Word for word, print every entry below.

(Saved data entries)
=======

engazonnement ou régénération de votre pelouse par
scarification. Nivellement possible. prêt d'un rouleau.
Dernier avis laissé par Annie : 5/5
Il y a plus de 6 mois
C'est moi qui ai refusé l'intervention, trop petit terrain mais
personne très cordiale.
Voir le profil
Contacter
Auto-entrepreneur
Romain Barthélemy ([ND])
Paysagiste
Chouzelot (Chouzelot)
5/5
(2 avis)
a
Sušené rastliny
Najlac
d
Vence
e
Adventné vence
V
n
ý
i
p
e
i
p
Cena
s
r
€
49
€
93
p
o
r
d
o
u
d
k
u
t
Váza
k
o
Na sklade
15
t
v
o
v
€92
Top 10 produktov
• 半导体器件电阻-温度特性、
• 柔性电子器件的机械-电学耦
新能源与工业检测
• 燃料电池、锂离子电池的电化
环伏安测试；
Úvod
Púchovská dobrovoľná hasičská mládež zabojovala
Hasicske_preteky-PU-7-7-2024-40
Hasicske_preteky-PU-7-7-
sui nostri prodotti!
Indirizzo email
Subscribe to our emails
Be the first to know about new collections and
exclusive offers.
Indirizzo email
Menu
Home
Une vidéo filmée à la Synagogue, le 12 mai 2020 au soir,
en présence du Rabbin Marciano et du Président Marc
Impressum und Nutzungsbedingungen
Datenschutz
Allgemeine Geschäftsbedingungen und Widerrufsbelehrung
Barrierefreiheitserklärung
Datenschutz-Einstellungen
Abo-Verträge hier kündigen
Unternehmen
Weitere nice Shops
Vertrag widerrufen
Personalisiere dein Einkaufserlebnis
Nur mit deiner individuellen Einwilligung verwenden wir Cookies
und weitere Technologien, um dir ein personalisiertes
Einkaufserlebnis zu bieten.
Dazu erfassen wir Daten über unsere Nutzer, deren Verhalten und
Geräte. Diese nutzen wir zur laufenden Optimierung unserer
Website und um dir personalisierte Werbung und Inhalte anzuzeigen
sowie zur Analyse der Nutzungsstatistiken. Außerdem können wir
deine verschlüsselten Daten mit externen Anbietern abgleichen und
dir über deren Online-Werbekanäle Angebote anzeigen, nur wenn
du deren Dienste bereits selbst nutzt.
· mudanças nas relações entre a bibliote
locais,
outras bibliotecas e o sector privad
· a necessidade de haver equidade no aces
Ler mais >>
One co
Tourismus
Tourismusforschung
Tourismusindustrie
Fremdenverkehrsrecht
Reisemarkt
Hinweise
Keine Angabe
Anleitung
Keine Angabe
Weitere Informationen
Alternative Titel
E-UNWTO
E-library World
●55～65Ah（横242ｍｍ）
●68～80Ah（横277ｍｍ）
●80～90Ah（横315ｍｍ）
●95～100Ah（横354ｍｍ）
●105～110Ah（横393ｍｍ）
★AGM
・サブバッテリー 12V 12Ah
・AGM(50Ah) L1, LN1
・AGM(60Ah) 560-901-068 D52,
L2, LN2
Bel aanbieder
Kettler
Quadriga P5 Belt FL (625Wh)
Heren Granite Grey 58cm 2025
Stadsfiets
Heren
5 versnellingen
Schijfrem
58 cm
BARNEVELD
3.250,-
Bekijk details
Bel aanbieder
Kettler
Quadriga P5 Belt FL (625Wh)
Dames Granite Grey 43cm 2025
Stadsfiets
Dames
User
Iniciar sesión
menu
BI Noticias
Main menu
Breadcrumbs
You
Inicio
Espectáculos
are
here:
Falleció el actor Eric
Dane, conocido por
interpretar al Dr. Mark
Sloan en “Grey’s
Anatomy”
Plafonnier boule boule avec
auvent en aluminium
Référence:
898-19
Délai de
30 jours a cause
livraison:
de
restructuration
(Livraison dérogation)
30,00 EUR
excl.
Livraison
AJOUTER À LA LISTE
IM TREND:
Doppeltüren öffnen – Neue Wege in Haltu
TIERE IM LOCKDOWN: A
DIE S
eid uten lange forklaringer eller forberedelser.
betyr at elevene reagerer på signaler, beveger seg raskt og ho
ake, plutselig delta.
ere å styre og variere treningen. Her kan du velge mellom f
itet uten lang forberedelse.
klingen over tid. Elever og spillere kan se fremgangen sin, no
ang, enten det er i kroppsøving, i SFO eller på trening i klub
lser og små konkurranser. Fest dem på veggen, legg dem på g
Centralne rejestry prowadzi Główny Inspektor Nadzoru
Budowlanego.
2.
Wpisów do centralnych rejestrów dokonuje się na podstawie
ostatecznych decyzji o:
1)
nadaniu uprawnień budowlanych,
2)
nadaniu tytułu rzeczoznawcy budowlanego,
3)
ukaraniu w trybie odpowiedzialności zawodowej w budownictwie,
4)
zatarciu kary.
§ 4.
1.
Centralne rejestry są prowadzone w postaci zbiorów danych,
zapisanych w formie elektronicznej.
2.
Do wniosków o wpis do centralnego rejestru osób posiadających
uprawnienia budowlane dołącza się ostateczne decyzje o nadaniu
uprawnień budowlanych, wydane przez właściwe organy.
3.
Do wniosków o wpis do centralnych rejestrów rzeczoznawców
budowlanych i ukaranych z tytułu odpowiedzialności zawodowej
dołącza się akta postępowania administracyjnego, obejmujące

=======

Task solution
engazonnement ou régénération de votre pelouse par
scarification. Nivellement possible. prêt d'un rouleau.
Dernier avis laissé par Annie : 5/5
Il y a plus de 6 mois
C'est moi qui ai refusé l'intervention, trop petit terrain mais
personne très cordiale.
Voir le profil
Contacter
Auto-entrepreneur
Romain Barthélemy ([ND])
Paysagiste
Chouzelot (Chouzelot)
5/5
(2 avis)
a
Sušené rastliny
Najlac
d
Vence
e
Adventné vence
V
n
ý
i
p
e
i
p
Cena
s
r
€
49
€
93
p
o
r
d
o
u
d
k
u
t
Váza
k
o
Na sklade
15
t
v
o
v
€92
Top 10 produktov
• 半导体器件电阻-温度特性、
• 柔性电子器件的机械-电学耦
新能源与工业检测
• 燃料电池、锂离子电池的电化
环伏安测试；
Úvod
Púchovská dobrovoľná hasičská mládež zabojovala
Hasicske_preteky-PU-7-7-2024-40
Hasicske_preteky-PU-7-7-
sui nostri prodotti!
Indirizzo email
Subscribe to our emails
Be the first to know about new collections and
exclusive offers.
Indirizzo email
Menu
Home
Une vidéo filmée à la Synagogue, le 12 mai 2020 au soir,
en présence du Rabbin Marciano et du Président Marc
Impressum und Nutzungsbedingungen
Datenschutz
Allgemeine Geschäftsbedingungen und Widerrufsbelehrung
Barrierefreiheitserklärung
Datenschutz-Einstellungen
Abo-Verträge hier kündigen
Unternehmen
Weitere nice Shops
Vertrag widerrufen
Personalisiere dein Einkaufserlebnis
Nur mit deiner individuellen Einwilligung verwenden wir Cookies
und weitere Technologien, um dir ein personalisiertes
Einkaufserlebnis zu bieten.
Dazu erfassen wir Daten über unsere Nutzer, deren Verhalten und
Geräte. Diese nutzen wir zur laufenden Optimierung unserer
Website und um dir personalisierte Werbung und Inhalte anzuzeigen
sowie zur Analyse der Nutzungsstatistiken. Außerdem können wir
deine verschlüsselten Daten mit externen Anbietern abgleichen und
dir über deren Online-Werbekanäle Angebote anzeigen, nur wenn
du deren Dienste bereits selbst nutzt.
· mudanças nas relações entre a bibliote
locais,
outras bibliotecas e o sector privad
· a necessidade de haver equidade no aces
Ler mais >>
One co
Tourismus
Tourismusforschung
Tourismusindustrie
Fremdenverkehrsrecht
Reisemarkt
Hinweise
Keine Angabe
Anleitung
Keine Angabe
Weitere Informationen
Alternative Titel
E-UNWTO
E-library World
●55～65Ah（横242ｍｍ）
●68～80Ah（横277ｍｍ）
●80～90Ah（横315ｍｍ）
●95～100Ah（横354ｍｍ）
●105～110Ah（横393ｍｍ）
★AGM
・サブバッテリー 12V 12Ah
・AGM(50Ah) L1, LN1
・AGM(60Ah) 560-901-068 D52,
L2, LN2
Bel aanbieder
Kettler
Quadriga P5 Belt FL (625Wh)
Heren Granite Grey 58cm 2025
Stadsfiets
Heren
5 versnellingen
Schijfrem
58 cm
BARNEVELD
3.250,-
Bekijk details
Bel aanbieder
Kettler
Quadriga P5 Belt FL (625Wh)
Dames Granite Grey 43cm 2025
Stadsfiets
Dames
User
Iniciar sesión
menu
BI Noticias
Main menu
Breadcrumbs
You
Inicio
Espectáculos
are
here:
Falleció el actor Eric
Dane, conocido por
interpretar al Dr. Mark
Sloan en “Grey’s
Anatomy”
Plafonnier boule boule avec
auvent en aluminium
Référence:
898-19
Délai de
30 jours a cause
livraison:
de
restructuration
(Livraison dérogation)
30,00 EUR
excl.
Livraison
AJOUTER À LA LISTE
IM TREND:
Doppeltüren öffnen – Neue Wege in Haltu
TIERE IM LOCKDOWN: A
DIE S
eid uten lange forklaringer eller forberedelser.
betyr at elevene reagerer på signaler, beveger seg raskt og ho
ake, plutselig delta.
ere å styre og variere treningen. Her kan du velge mellom f
itet uten lang forberedelse.
klingen over tid. Elever og spillere kan se fremgangen sin, no
ang, enten det er i kroppsøving, i SFO eller på trening i klub
lser og små konkurranser. Fest dem på veggen, legg dem på g
Centralne rejestry prowadzi Główny Inspektor Nadzoru
Budowlanego.
2.
Wpisów do centralnych rejestrów dokonuje się na podstawie
ostatecznych decyzji o:
1)
nadaniu uprawnień budowlanych,
2)
nadaniu tytułu rzeczoznawcy budowlanego,
3)
ukaraniu w trybie odpowiedzialności zawodowej w budownictwie,
4)
zatarciu kary.
§ 4.
1.
Centralne rejestry są prowadzone w postaci zbiorów danych,
zapisanych w formie elektronicznej.
2.
Do wniosków o wpis do centralnego rejestru osób posiadających
uprawnienia budowlane dołącza się ostateczne decyzje o nadaniu
uprawnień budowlanych, wydane przez właściwe organy.
3.
Do wniosków o wpis do centralnych rejestrów rzeczoznawców
budowlanych i ukaranych z tytułu odpowiedzialności zawodowej
dołącza się akta postępowania administracyjnego, obejmujące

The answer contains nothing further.